*WHAT TO DO*:
Rewrite everything from the start of the data down to the line containing "Observed: 3:15", changing "would be perfect" to "would be ideal" and keeping all else as it is.

------------------------------------------------------------------------

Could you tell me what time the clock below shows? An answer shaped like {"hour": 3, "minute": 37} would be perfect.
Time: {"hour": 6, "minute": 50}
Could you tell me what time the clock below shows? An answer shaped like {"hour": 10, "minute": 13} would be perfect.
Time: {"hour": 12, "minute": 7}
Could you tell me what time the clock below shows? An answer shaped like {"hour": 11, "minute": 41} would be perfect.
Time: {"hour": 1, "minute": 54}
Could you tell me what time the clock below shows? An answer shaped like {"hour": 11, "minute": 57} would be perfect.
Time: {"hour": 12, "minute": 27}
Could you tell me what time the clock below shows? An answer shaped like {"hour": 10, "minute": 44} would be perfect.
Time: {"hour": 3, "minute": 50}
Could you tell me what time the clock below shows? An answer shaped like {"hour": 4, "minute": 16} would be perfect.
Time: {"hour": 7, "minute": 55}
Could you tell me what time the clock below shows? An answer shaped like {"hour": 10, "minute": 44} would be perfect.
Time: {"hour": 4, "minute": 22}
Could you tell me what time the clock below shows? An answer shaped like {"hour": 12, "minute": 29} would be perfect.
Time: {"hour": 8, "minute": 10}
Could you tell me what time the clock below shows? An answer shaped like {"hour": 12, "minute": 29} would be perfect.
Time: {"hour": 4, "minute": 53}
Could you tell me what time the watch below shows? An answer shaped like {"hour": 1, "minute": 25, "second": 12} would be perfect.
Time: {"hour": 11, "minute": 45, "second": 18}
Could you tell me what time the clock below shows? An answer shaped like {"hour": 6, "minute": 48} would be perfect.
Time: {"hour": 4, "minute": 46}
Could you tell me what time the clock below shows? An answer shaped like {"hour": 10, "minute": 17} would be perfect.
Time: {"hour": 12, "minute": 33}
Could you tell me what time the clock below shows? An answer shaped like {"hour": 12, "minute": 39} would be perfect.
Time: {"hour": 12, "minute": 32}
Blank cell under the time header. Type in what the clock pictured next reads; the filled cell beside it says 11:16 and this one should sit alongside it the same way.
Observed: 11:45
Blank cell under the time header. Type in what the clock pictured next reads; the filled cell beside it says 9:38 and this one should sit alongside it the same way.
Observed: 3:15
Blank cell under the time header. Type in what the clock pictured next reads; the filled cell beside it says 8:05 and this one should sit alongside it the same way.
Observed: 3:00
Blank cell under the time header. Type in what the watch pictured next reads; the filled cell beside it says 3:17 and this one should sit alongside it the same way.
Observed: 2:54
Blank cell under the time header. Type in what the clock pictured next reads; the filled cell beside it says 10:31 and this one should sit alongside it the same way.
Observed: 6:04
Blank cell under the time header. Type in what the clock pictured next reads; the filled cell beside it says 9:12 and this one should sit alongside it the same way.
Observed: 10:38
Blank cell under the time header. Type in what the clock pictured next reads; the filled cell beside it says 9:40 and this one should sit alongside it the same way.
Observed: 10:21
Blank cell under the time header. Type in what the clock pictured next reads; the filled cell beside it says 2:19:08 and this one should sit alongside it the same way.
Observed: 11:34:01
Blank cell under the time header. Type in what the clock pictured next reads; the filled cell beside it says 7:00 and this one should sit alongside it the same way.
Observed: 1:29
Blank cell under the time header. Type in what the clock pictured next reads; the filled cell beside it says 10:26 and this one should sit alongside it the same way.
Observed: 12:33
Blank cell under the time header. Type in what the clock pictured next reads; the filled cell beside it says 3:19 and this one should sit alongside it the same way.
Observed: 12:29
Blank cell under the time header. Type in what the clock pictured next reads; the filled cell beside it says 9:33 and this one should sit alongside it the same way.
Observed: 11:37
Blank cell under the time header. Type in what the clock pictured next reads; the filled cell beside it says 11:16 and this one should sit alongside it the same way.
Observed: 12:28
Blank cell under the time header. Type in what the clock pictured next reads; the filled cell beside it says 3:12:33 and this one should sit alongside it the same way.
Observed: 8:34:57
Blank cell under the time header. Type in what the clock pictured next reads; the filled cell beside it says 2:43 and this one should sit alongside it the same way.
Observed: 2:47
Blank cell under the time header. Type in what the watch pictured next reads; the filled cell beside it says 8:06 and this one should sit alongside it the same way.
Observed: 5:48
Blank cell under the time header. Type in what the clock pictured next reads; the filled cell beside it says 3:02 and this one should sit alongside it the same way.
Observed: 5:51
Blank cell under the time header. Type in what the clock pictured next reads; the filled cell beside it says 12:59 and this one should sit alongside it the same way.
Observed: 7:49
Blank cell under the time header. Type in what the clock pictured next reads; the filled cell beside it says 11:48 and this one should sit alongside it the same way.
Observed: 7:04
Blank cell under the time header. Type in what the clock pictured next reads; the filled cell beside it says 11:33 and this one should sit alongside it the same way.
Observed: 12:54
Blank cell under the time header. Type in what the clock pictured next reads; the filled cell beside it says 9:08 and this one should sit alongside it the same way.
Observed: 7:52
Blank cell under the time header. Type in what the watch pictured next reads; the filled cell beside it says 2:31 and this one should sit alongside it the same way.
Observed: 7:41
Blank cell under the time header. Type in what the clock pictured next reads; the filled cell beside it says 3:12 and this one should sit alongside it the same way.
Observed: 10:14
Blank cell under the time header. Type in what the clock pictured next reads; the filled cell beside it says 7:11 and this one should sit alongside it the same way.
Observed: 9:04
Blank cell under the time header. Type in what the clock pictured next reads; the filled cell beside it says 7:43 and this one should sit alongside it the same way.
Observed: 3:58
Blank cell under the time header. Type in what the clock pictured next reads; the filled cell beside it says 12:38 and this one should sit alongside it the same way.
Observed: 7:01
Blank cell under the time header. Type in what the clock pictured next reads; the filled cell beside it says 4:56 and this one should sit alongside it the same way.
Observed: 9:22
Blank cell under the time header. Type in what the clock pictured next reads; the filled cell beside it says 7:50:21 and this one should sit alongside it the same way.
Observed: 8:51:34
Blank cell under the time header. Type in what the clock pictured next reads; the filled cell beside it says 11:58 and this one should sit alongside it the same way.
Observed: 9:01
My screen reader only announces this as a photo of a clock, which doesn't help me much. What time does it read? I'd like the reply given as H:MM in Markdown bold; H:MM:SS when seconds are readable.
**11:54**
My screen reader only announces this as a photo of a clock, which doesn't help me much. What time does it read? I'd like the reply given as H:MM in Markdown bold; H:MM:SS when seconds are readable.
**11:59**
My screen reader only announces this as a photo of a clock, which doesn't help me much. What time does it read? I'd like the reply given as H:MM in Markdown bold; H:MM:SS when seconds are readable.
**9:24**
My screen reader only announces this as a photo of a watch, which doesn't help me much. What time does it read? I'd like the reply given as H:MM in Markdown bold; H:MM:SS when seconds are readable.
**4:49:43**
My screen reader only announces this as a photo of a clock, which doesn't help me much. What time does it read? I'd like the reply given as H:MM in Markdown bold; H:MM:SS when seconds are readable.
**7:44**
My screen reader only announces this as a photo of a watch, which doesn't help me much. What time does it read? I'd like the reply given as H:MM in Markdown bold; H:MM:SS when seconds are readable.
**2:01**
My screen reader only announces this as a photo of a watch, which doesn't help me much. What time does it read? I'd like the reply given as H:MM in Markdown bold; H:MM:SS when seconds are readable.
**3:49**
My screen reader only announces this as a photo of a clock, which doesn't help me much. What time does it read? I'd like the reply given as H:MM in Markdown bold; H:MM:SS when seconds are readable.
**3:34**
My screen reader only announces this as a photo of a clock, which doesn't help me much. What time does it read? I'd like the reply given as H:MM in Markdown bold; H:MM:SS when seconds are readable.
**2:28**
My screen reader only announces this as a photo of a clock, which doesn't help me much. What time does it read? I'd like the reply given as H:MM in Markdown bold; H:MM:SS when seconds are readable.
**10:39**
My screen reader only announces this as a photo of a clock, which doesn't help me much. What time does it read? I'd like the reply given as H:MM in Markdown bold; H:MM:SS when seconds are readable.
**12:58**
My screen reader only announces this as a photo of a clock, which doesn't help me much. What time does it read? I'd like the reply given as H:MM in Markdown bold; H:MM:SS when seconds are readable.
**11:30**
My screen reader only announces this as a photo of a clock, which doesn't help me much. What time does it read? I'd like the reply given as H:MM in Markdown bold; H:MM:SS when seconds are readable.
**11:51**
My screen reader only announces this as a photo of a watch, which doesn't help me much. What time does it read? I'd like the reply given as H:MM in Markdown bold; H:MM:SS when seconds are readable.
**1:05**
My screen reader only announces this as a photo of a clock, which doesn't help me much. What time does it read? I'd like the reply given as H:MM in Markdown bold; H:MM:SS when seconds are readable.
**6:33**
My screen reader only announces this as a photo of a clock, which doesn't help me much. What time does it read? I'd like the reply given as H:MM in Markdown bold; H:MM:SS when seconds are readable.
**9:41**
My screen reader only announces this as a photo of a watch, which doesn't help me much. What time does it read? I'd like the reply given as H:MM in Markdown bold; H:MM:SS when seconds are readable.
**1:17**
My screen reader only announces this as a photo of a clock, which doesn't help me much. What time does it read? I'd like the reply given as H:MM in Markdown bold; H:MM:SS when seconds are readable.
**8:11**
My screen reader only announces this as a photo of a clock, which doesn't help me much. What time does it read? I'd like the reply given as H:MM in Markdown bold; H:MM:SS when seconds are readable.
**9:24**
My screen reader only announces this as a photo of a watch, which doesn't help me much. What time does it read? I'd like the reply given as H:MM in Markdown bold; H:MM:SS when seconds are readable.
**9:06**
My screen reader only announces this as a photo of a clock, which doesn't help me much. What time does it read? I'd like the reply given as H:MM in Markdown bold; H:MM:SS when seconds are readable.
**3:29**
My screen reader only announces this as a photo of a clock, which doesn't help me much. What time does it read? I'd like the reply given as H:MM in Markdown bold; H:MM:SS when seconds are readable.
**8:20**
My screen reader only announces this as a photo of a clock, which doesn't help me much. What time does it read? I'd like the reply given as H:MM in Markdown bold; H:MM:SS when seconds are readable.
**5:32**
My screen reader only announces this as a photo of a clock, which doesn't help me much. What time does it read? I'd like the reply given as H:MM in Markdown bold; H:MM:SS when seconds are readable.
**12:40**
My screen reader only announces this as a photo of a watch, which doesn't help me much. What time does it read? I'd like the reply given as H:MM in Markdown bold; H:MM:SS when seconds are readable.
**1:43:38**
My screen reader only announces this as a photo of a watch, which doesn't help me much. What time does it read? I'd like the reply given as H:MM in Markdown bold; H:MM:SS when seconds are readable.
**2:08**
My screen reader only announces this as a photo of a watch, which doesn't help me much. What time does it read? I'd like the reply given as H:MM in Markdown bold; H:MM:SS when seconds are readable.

------------------------------------------------------------------------

*EXERCISE RESPONSE*:
Could you tell me what time the clock below shows? An answer shaped like {"hour": 3, "minute": 37} would be ideal.
Time: {"hour": 6, "minute": 50}
Could you tell me what time the clock below shows? An answer shaped like {"hour": 10, "minute": 13} would be ideal.
Time: {"hour": 12, "minute": 7}
Could you tell me what time the clock below shows? An answer shaped like {"hour": 11, "minute": 41} would be ideal.
Time: {"hour": 1, "minute": 54}
Could you tell me what time the clock below shows? An answer shaped like {"hour": 11, "minute": 57} would be ideal.
Time: {"hour": 12, "minute": 27}
Could you tell me what time the clock below shows? An answer shaped like {"hour": 10, "minute": 44} would be ideal.
Time: {"hour": 3, "minute": 50}
Could you tell me what time the clock below shows? An answer shaped like {"hour": 4, "minute": 16} would be ideal.
Time: {"hour": 7, "minute": 55}
Could you tell me what time the clock below shows? An answer shaped like {"hour": 10, "minute": 44} would be ideal.
Time: {"hour": 4, "minute": 22}
Could you tell me what time the clock below shows? An answer shaped like {"hour": 12, "minute": 29} would be ideal.
Time: {"hour": 8, "minute": 10}
Could you tell me what time the clock below shows? An answer shaped like {"hour": 12, "minute": 29} would be ideal.
Time: {"hour": 4, "minute": 53}
Could you tell me what time the watch below shows? An answer shaped like {"hour": 1, "minute": 25, "second": 12} would be ideal.
Time: {"hour": 11, "minute": 45, "second": 18}
Could you tell me what time the clock below shows? An answer shaped like {"hour": 6, "minute": 48} would be ideal.
Time: {"hour": 4, "minute": 46}
Could you tell me what time the clock below shows? An answer shaped like {"hour": 10, "minute": 17} would be ideal.
Time: {"hour": 12, "minute": 33}
Could you tell me what time the clock below shows? An answer shaped like {"hour": 12, "minute": 39} would be ideal.
Time: {"hour": 12, "minute": 32}
Blank cell under the time header. Type in what the clock pictured next reads; the filled cell beside it says 11:16 and this one should sit alongside it the same way.
Observed: 11:45
Blank cell under the time header. Type in what the clock pictured next reads; the filled cell beside it says 9:38 and this one should sit alongside it the same way.
Observed: 3:15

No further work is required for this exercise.